In the initial email, Lytle said, “We are moving in this direction because we know that testing is helpful for knowing one’s status, but it does not prevent COVID transmission.” How does a student and the College knowing that they have COVID-19 not help prevent COVID-19 transmission? Knowing that a student has COVID-19 allows the College to move them into isolation, away from others to whom they could spread it.

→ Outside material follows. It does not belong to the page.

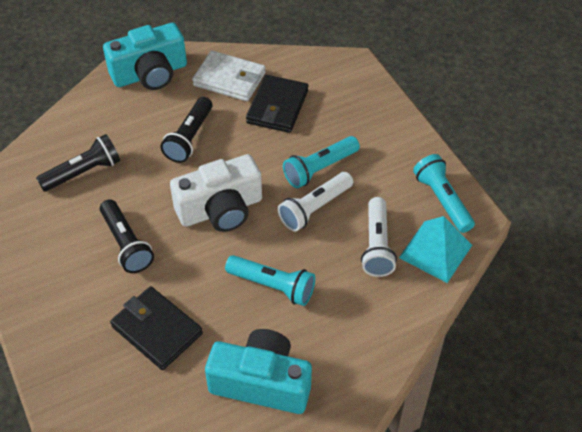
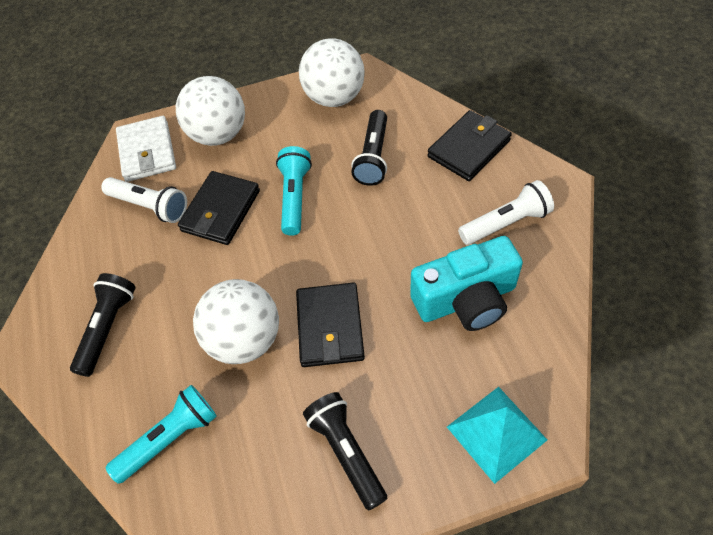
black wallet: [110,286,203,370] [246,75,308,133] = 2 -> [178,171,260,245] [296,282,365,367] [427,110,512,181] = 3
turquoise camera: [103,23,187,90] [205,329,312,414] = 2 -> [410,236,523,331] = 1
turquoise flashlight: [225,255,315,306] [283,136,360,188] [413,154,475,233] = 3 -> [106,385,217,484] [276,146,312,236] = 2
white ball: none = 0 -> [176,76,245,146] [193,279,279,364] [299,38,365,107] = 3
white camera: [170,154,262,232] = 1 -> none = 0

As we saw this spring, it takes only a small number of cases to balloon into many. The administration has responded to criticism over the lack of mandatory testing by saying that optional testing is still available, but this does not give the same amount of information on the state of COVID-19 at Haverford that mandatory testing would. We are so close to being out of the pandemic. Now is not the time to lift our guard.

2 Comments

  1. Haverford Student April 26, 2022

    No thanks

  2. Jacob N. Gaba April 28, 2022

    Covid-19 is endemic. So we are not “close to being out.” We need to learn to live with it, just like we live with the flu, colds, etc. If you feel sick, stay at home—you don’t need a test to tell you that. We’re inevitably going to go through cycles of lower and higher rates of people with Covid. From the 3 shot requirement to our youth, we are the least at risk group possible. We should start loosening our restrictions, not going back to regressive and unnecessary testing regimes that give you a result far too many days after it would actually matter.